Personalknappheit lässt Nelissen Roboter einstellen
HARTE ARBEIT UND EIN WENIG GLÜCK
Fijn Mekaniek Nelissen ist als Unternehmen auf die Bearbeitung mit CNC-Maschinen spezialisiert. Zu den eingesetzten Techniken gehören das Drehen, Fräsen und Funkenerodieren. Der Kundenstamm ist ausgesprochen diversifiziert. So finden sich im Klientel nicht nur mehrere Maschinenhersteller, auch im Automobilbereich und der Luft- und Raumfahrtindustrie hat sich die Firma einen Namen gemacht. Neben der Belieferung dieser Sektoren führt Fijn Mekaniek Nelissen auch Notreparaturen aus: Der perfekte Ausdruck der hohen Flexibilität, die das Unternehmen auszeichnet.
Leidenschaft für Metall
Paul Nelissen machte sich nach mehrjähriger Tätigkeit als Werkmeister 1990 selbstständig. Angefangen hat er mit einer CNC-Dreh- und Fräsmaschine. Er sagt selbst: „Der Anfang besteht aus 50 % harter Arbeit und 50 % Glück.“ Und das Glück war auf seiner Seite, denn das Jungunternehmen expandierte bald zu dem, was es heute ist. Seine solide Einstellung zum Thema Finanzen brachte der Geschäftsmann durch eine Ausbildung zum Buchhalter vor dem Eintritt in die Metallbranche mit. Was ihn und sein Unternehmen aber besonders auszeichnet, ist die Hingabe und Leidenschaft für ein perfektes Werkstück, das exakt den Vorgaben des Kunden entspricht. „Manchem mag es nichts Besonderes sein, aber aus einem Stück Metall ein fertiges Teil hervorzubringen, das haargenau zu den Vorstellungen des Abnehmers passt, ist etwas Wundervolles.“
Personalknappheit
Diese Philosophie gibt er auch an seine Mitarbeiter und insbesondere die Bediener der CNC-Maschinen weiter. Fijn Mekaniek Nelissen verzeichnet ein Umsatzwachstum von durchschnittlich 10 % im Jahr, weshalb auch immer mehr Maschinen und Leute gebraucht werden. Allerdings scheint die Suche nach Mitarbeitern mit ausreichender Motivation, diese hochtechnische Profession zu erlernen, ein schier unüberwindbares Problem.
CNC-MASCHINENBEDIENER SIND MANGELWARE
„Es herrscht immer noch die Vorstellung, dass ein Dreher oder Fräser im dreckigen, ölverschmierten Overall knietief in Metallspänen steht“, sagt er lachend, aber etwas zynisch.

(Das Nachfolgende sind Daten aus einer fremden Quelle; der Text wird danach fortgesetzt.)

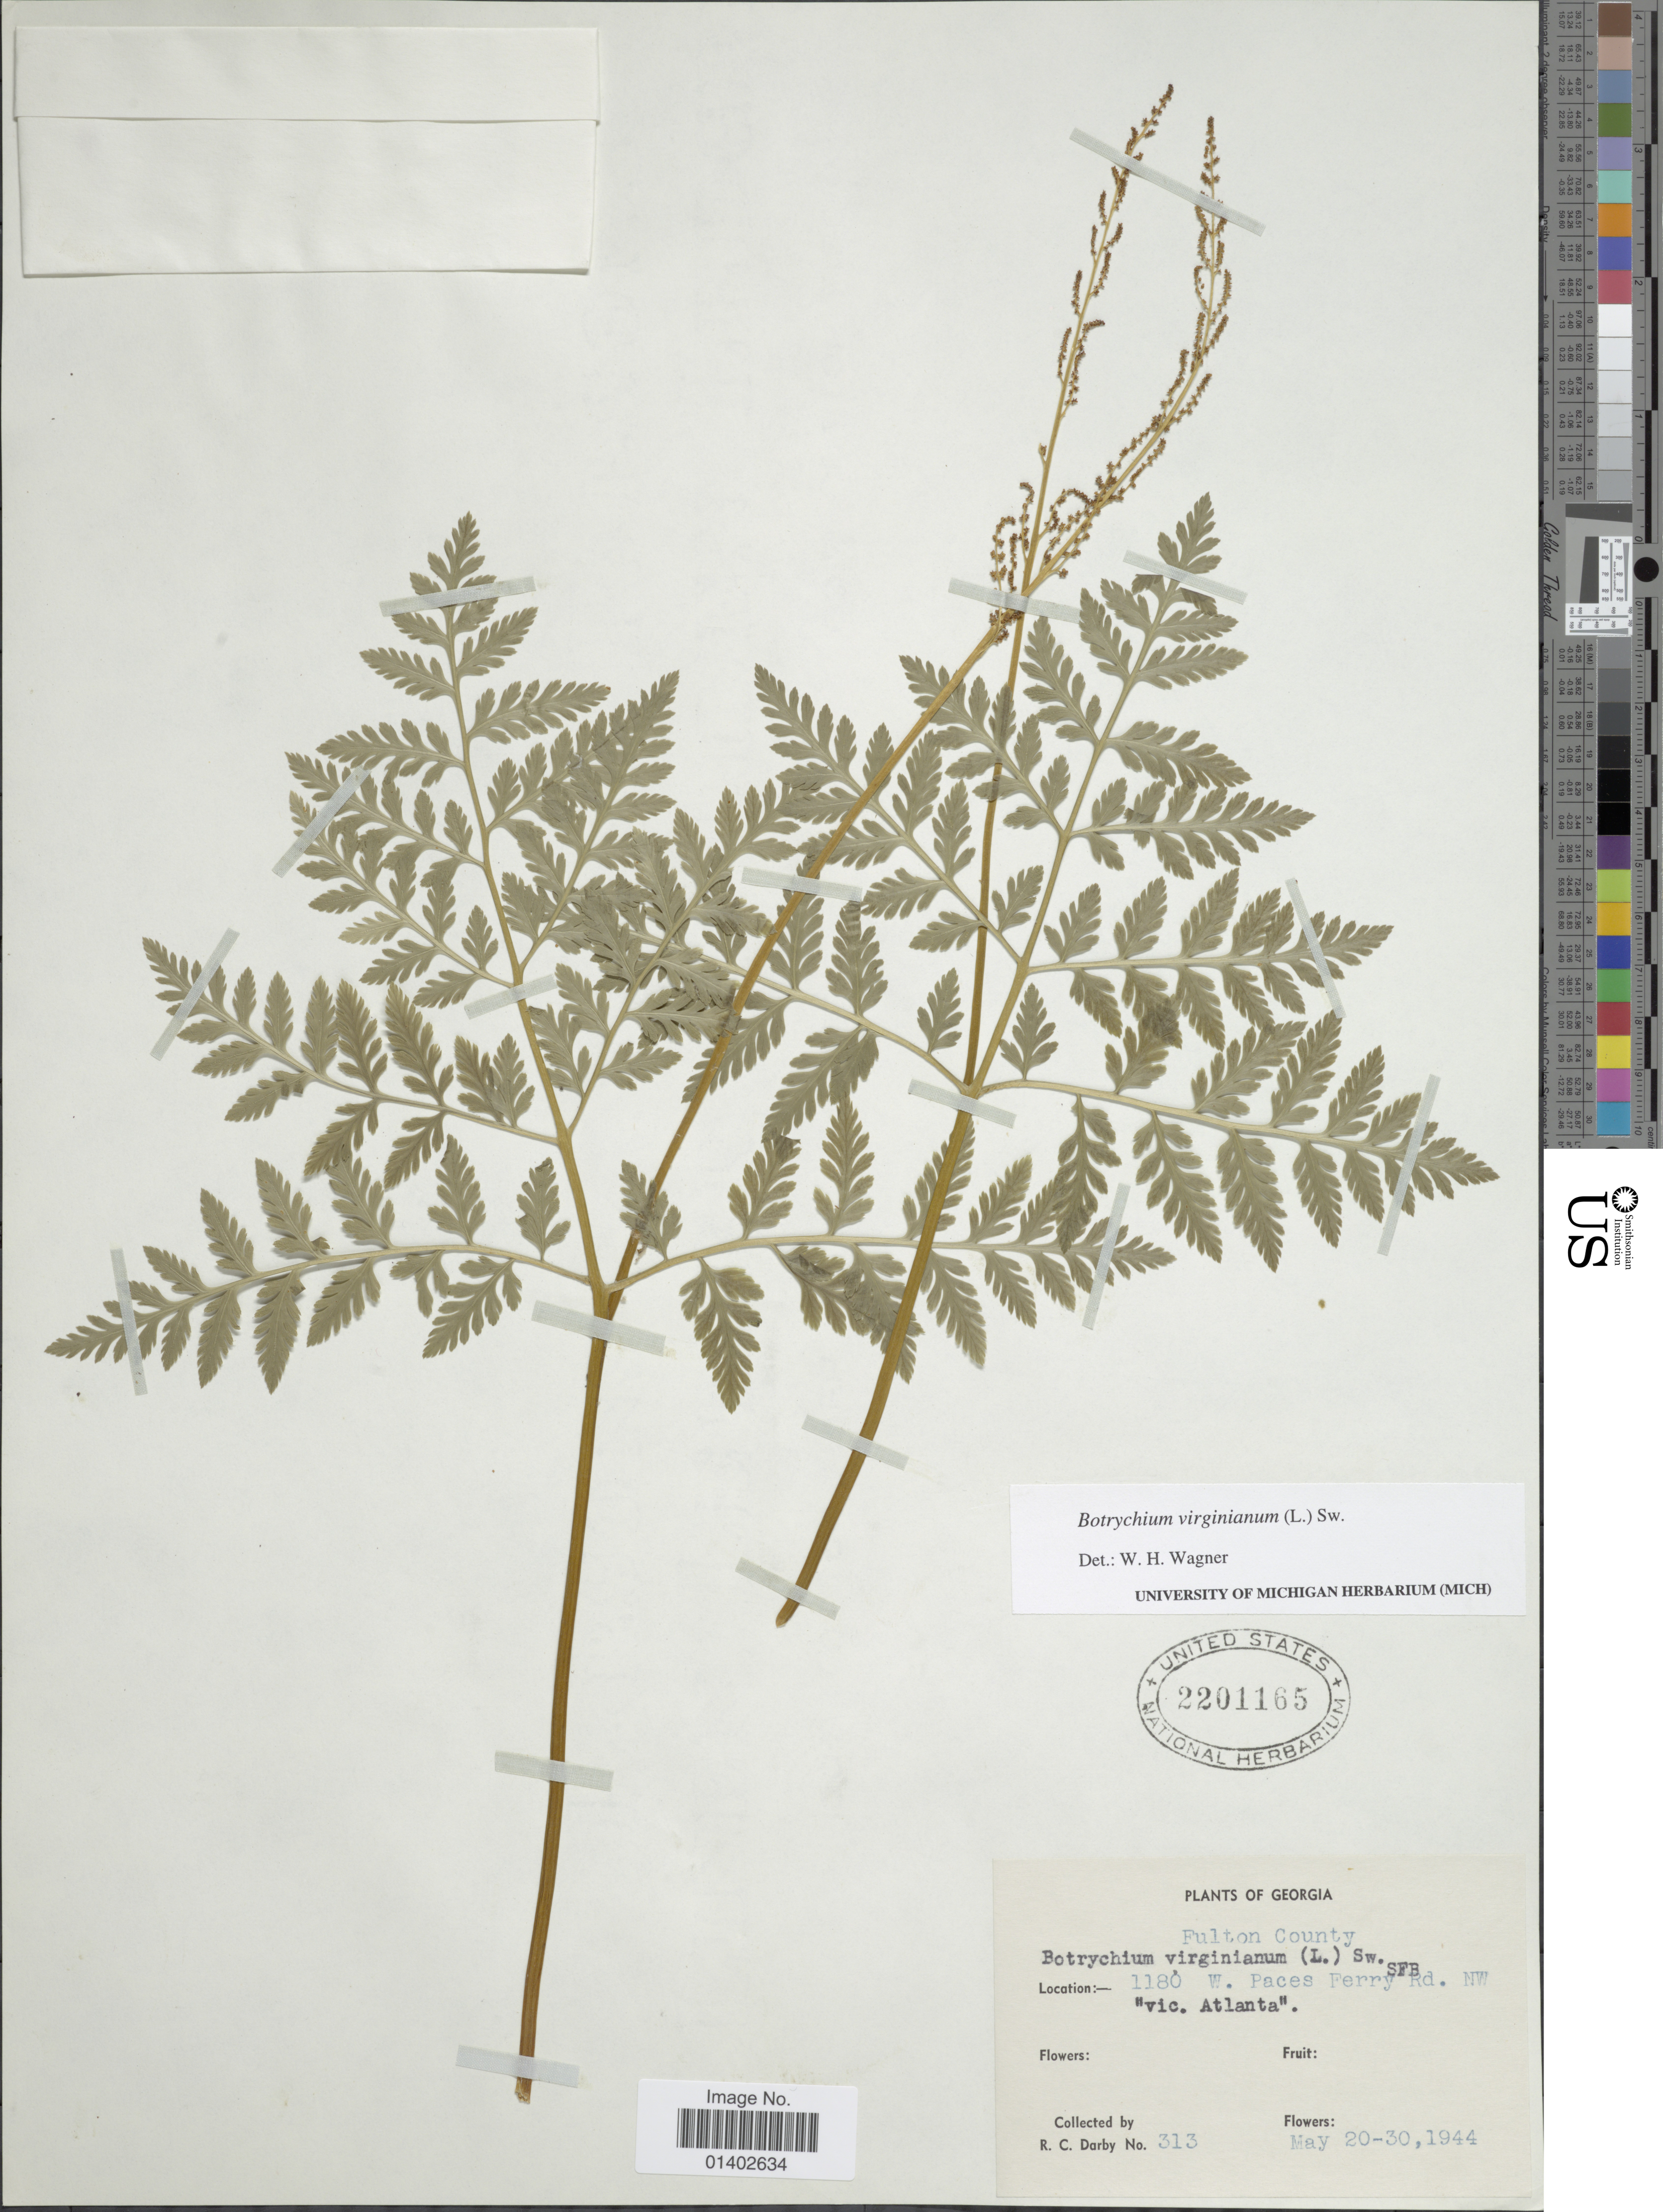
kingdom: Plantae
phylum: Tracheophyta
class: Polypodiopsida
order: Ophioglossales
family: Ophioglossaceae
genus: Botrychium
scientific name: Botrychium virginianum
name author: (L.) Sw.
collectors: R. Darby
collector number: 313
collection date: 1944-05-20/1944-05-30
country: United States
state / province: Georgia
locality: Fulton County, 1180 W. Paces Ferry Rd. NW 'vic. Atlanta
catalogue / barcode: US 2201165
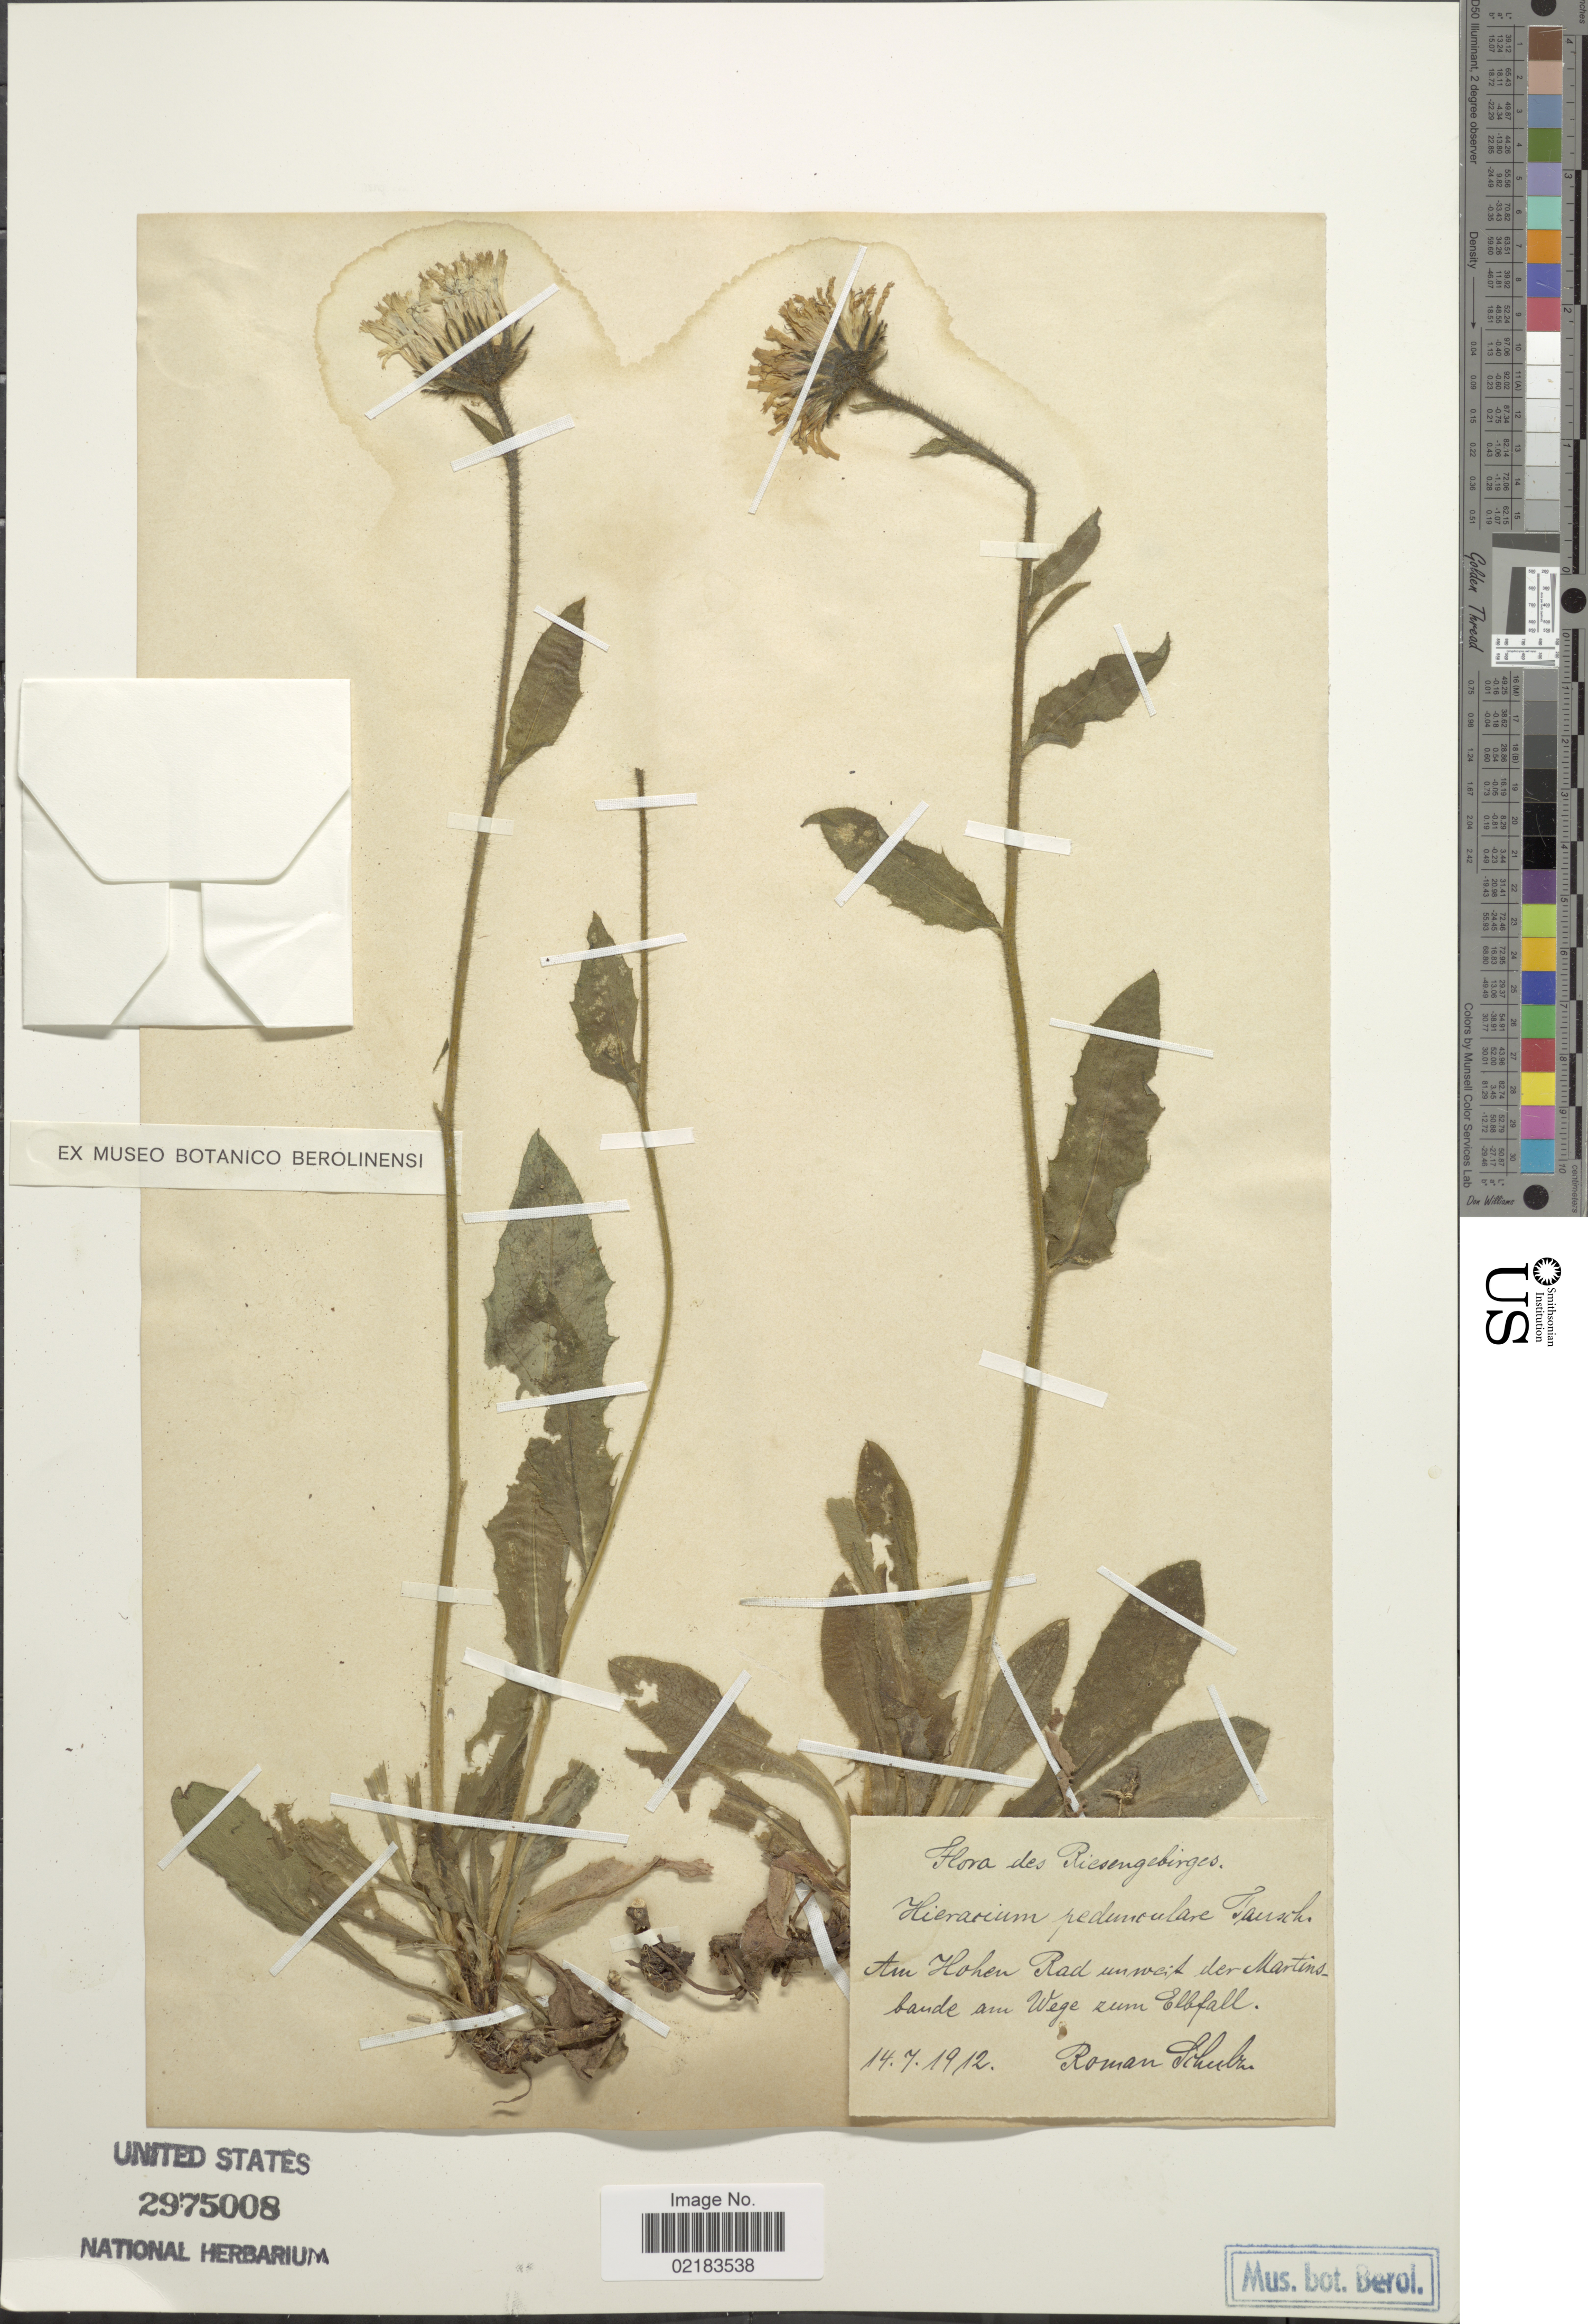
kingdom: Plantae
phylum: Tracheophyta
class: Magnoliopsida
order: Asterales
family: Asteraceae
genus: Hieracium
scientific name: Hieracium pedunculare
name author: R. Uechtr.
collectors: R. Schulz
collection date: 1912-07-14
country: Czechia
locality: Des Riesengebirges, Am Hohen Rad umwet der Martins bande am Wege zum [interpreted] Elbfall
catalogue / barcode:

Dabei ist das von der Wahrheit weit entfernt. Der Arbeitsplatz ist sauber, hier hängt kein Ölnebel in der Luft und Lärm gibt es auch keinen. Kurz: Wir arbeiten in einer High-Tech-Umgebung.
Nicht genug Abgänger
Die irrige Vorstellung vom Beruf eines CNC-Maschinenbedieners ist indessen entmutigend für junge Menschen, die eine Tätigkeit in der Industrie anstreben. Und die Folge des geringen Zustroms in diese technische Ausbildung ist eben, dass es wenige Berufsabgänger gibt. Dann ist es fast unmöglich, unter den Wenigen jemanden zu finden, der motiviert, intelligent und imstande ist, eigeninitiativ und selbstständig zu arbeiten. Paul Nelissen: „Es dauert zwei bis fünf Jahre, bis ich einem CNC-Bediener Arbeit geben kann und dabei weiß, dass er die Arbeit vollkommen selbstständig ausführen kann. Und ich spreche von jemanden mit technischer Bildung.“
Routinearbeit
Personalbeschaffung ist nicht das einzige Problem. Nachher ist es wichtig, dass die Aufgabe dem Bediener Spaß macht, und vor allem herausfordernd bleibt. „Bei der Bearbeitung liegt die Freude darin, zur Erschaffung eines Werkstücks Theorie und Praxis zu verbinden. Für einen erfahrenen Bediener ist das Einrichten der Maschine eine Aufgabe, die ihn fordert. Wenn das erledigt ist und die tatsächliche Produktion anläuft, ist der Spaß vorbei. Dann folgt das Beladen und Entladen der Maschine.“
AUTOMATION
Zur Lösung beider Probleme entschied Paul Nelissen, seine CNC-Drehmaschine, eine Mazak Integrex 200-IV, automatisch beladen und entladen zu lassen. Er beriet sich mit dem Systemhaus Robojob. Die Lösung bestand konkret aus einem 6-achsigen FANUC-Roboter und einem IRS-CW-System. Dies steht für „Integrated Robot System for Chuck Work“.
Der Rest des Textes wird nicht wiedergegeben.